Saint-Exupery, Antoine de. Wind, Sand and Stars. New york: Time Reading Program, 1939.
It wasn’t a stretch for me to read this in honor of National Aviation Month. This book is all about war-time flying, but it also is shrouded in mystery. Five years after writing Wind, Sand and Stars (originally published in French as Terre de Hommes) Saint-Exupery went missing after a mission over southern France. He was never heard from again. Where did he go? Another tantilizing mystery is whether Wind, Sand and Stars is fiction or nonfiction. Part philosophy, part action adventure, all in the first person it is impossible to tell. Could it be semi-biographical in the sense that some of the events are real but names and places have been changed to protect the innocent? I wasn’t able to extract fact from fiction.
Another interesting fact about Wind, Sand and Stars was the fact that once the book was published in France in 1939 Saint-Exupery rushed off to the United States to write two extra chapters. It was if he could never be satisfied with the finished product and wanted to keep writing and writing.
Nevertheless, Wind, Sand and Stars was incredibly enjoyable. I could have quoted nearly the entire book, but here are a few favorite lines: “We waited to hear the rest, but no word sounded.
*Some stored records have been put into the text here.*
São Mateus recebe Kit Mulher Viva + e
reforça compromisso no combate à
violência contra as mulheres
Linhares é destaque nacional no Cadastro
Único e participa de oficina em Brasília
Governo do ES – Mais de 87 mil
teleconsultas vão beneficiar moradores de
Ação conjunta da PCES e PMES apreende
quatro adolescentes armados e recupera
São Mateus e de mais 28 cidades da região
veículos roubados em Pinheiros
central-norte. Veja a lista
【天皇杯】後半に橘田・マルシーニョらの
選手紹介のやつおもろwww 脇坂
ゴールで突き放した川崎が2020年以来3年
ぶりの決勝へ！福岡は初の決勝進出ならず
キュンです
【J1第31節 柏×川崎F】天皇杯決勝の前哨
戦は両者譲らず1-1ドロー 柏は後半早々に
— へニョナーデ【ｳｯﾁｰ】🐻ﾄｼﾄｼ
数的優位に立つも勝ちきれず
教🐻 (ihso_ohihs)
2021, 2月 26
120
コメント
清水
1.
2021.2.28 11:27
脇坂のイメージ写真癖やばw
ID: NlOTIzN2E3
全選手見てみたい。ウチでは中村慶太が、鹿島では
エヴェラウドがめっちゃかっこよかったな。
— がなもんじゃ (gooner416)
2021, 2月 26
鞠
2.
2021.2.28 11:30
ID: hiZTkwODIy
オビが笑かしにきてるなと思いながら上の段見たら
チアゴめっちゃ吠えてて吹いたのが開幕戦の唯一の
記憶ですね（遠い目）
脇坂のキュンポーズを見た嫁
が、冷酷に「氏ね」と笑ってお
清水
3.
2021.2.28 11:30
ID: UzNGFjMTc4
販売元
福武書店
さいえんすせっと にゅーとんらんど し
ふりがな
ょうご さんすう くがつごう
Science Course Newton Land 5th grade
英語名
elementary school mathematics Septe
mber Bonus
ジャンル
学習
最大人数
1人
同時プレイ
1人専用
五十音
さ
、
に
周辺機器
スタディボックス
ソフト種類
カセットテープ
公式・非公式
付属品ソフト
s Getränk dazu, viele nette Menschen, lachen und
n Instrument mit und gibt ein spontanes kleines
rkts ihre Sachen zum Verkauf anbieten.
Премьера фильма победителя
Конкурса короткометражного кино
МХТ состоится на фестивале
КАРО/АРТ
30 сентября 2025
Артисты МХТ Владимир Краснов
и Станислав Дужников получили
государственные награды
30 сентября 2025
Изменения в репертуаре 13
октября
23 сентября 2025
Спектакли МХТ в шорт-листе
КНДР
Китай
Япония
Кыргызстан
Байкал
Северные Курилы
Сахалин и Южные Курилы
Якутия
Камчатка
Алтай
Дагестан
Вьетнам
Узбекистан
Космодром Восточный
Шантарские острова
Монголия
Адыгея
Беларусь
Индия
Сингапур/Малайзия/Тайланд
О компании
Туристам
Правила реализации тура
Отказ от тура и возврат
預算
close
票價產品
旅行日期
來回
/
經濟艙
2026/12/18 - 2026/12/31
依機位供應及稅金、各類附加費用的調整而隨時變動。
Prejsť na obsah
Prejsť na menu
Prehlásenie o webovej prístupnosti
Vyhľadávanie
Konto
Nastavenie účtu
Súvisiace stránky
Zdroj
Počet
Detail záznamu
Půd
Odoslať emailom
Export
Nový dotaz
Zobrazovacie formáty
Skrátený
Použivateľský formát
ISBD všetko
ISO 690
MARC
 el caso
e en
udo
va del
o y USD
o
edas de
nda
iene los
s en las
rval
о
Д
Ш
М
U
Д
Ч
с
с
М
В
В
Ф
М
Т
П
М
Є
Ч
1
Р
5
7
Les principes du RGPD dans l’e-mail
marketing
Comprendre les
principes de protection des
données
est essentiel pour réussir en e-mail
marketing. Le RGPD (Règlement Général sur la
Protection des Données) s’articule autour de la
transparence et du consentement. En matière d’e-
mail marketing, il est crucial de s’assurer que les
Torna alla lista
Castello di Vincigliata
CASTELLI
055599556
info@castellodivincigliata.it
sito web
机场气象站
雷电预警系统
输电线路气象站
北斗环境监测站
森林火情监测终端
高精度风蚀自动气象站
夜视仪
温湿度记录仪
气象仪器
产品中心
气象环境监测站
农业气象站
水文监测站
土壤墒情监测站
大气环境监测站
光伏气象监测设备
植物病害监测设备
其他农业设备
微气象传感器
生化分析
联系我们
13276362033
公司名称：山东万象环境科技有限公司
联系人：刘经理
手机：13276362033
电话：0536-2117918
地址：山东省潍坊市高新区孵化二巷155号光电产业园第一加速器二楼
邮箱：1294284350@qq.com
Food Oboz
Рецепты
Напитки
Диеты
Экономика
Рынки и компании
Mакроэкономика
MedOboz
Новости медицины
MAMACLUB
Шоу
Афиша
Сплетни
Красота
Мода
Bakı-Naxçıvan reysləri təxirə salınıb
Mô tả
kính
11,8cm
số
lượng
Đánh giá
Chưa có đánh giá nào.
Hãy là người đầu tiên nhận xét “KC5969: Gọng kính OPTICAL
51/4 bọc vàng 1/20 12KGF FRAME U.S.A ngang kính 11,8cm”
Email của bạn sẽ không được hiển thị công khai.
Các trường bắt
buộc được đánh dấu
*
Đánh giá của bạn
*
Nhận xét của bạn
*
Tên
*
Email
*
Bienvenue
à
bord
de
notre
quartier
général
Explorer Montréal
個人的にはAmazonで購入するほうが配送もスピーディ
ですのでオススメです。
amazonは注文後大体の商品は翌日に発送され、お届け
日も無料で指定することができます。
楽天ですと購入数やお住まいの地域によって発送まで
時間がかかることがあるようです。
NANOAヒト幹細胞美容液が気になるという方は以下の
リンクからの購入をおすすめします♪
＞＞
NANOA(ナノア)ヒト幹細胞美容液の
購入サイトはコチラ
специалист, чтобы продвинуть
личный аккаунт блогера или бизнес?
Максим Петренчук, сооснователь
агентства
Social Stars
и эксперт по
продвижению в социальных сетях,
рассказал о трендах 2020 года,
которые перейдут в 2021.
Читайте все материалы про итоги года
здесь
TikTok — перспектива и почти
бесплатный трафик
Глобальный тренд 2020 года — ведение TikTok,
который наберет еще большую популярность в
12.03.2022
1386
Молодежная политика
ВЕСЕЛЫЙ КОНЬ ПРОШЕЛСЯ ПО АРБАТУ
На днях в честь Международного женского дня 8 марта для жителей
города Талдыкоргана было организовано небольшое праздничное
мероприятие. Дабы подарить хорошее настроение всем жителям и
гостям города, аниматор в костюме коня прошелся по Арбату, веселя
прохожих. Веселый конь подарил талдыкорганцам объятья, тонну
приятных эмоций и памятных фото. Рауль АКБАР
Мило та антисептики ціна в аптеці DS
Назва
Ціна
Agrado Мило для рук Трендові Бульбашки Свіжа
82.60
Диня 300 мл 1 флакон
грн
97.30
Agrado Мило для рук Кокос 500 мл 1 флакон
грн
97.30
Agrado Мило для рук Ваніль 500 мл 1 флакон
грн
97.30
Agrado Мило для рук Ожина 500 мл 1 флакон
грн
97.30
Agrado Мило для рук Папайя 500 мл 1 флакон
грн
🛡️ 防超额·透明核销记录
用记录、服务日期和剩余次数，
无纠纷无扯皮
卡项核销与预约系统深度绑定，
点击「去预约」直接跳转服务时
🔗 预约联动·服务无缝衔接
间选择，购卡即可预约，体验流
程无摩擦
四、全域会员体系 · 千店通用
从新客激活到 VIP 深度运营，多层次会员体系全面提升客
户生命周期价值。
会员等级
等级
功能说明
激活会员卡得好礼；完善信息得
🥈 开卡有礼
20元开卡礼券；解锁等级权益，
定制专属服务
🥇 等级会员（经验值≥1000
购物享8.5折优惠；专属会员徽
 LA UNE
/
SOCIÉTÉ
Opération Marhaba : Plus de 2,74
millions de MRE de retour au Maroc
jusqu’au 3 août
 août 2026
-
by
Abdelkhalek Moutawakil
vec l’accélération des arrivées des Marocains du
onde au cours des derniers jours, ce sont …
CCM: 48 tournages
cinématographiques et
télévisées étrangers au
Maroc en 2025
And as the seconds fell it became more and more evident that “no” would be followed by no further word, was eternal and without appeal, that Lecrivain not only had not landed at Casablanca but would never again land anywhere” (p 9), and “Fate has pronounced a decision from which there is no appeal” (p 23).
BookLust Twist: From Book Lust in the chapter called, “Flying Above the Clouds” (p 89).